BEGIN MATERIAL SHOWN
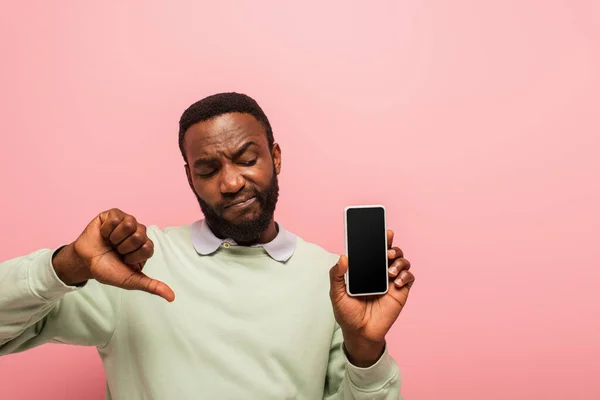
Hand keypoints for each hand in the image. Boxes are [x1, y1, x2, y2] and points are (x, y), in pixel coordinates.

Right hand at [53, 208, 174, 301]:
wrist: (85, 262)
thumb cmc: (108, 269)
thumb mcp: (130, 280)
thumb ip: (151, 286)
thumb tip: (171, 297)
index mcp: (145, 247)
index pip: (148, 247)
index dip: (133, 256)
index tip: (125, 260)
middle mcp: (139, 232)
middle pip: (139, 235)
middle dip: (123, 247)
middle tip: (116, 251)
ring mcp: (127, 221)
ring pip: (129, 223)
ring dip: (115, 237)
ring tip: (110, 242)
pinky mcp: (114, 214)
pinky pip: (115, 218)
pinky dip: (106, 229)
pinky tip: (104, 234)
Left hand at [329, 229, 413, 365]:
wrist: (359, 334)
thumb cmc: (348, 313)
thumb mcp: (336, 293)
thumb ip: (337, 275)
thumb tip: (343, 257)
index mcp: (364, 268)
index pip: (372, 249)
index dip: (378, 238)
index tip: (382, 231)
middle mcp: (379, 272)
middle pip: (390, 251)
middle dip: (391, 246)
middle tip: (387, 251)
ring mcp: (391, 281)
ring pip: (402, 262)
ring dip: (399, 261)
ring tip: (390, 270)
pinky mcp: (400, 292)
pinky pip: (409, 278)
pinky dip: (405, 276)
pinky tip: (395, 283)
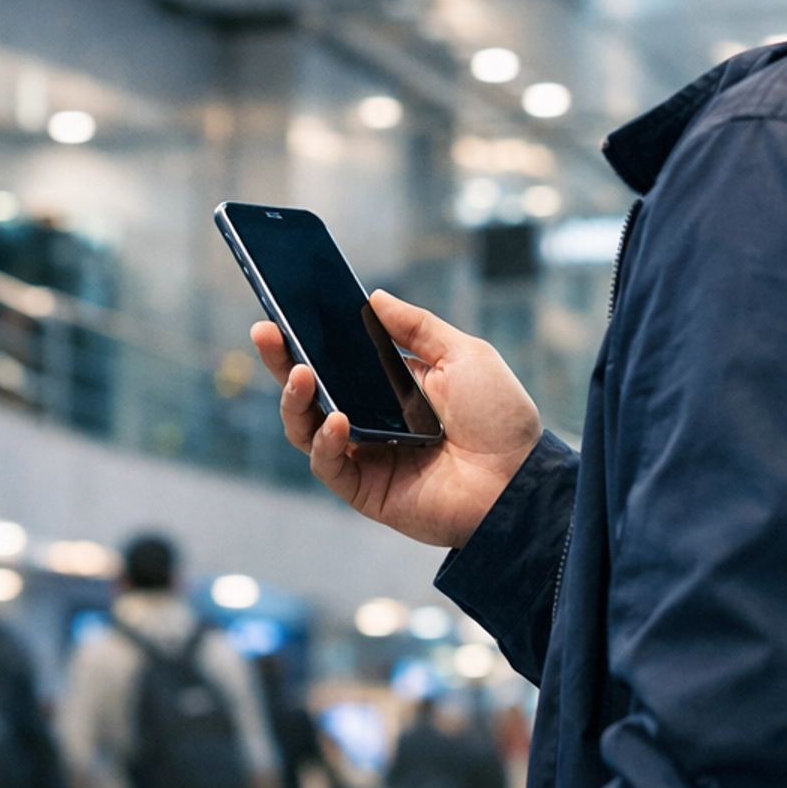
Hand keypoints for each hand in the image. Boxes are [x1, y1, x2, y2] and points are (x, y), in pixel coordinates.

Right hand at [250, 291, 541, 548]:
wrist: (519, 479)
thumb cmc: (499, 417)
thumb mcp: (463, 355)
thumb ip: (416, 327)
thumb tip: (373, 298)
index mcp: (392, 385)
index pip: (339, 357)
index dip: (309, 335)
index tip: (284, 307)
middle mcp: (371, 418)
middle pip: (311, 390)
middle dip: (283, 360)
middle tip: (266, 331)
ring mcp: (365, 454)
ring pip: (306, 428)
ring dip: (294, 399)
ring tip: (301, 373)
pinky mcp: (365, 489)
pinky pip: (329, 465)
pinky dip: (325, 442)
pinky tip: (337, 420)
END MATERIAL SHOWN
_EXERCISE REQUIREMENTS_.
Repeat each record exactly, with the pictures left out.

_ANSWER TO THIS PROBLEM_.
Hand keypoints for each hand in the image. Boxes are [x1, y1, x2, y2] and points are (x, y), in pixel coordinates.

Right hand at [53, 208, 174, 301]:
wrist: (85, 262)
thumb cmc: (108, 269)
thumb mcp: (130, 280)
thumb ip: (151, 286)
thumb tip: (171, 297)
index mcp: (145, 247)
index pip: (148, 247)
index dip: (133, 256)
index tip: (125, 260)
middle mcp: (139, 232)
middle pip: (139, 235)
middle dip: (123, 247)
middle tip: (116, 251)
ring mcp: (127, 221)
ring pip: (129, 223)
ring dip: (115, 237)
ring tip: (110, 242)
pinky mcp: (114, 214)
pinky pip: (115, 218)
pinky dip: (106, 229)
pinky tip: (104, 234)
Left hand at [329, 229, 413, 365]:
wrist: (359, 334)
thumb cmc: (348, 313)
thumb mcp: (336, 293)
thumb ip: (337, 275)
thumb tip: (343, 257)
index mcp: (364, 268)
index pip: (372, 249)
index dip: (378, 238)
index tip: (382, 231)
middle mcp: (379, 272)
middle pip: (390, 251)
middle dip: (391, 246)
middle tip: (387, 251)
ring mcp: (391, 281)
ring pip: (402, 262)
ring dip: (399, 261)
ring tip: (390, 270)
pinky mcp: (400, 292)
pinky pip: (409, 278)
pinky dip: (405, 276)
pinky tip: (395, 283)
Hand keypoints for each hand in the image. Boxes are [x1, y1, x2, y2] and points are (x, y), in pixel coordinates.

Right hand at [250, 291, 541, 548]:
wrist: (519, 479)
thumb cmc: (499, 417)
thumb mcp: (463, 355)
thumb ip: (416, 327)
thumb tip: (373, 298)
index mcp: (392, 385)
index pip: (339, 357)
index dip: (309, 335)
index tip: (284, 307)
middle mcp: (371, 418)
middle pip: (311, 390)
middle dip: (283, 360)
middle tip: (266, 331)
ring mcp: (365, 454)
ring pip: (306, 428)
ring dip: (294, 399)
ring tip: (301, 373)
pinky mcp: (365, 489)
pinky pip: (329, 465)
pinky dip: (325, 442)
pinky tip: (337, 420)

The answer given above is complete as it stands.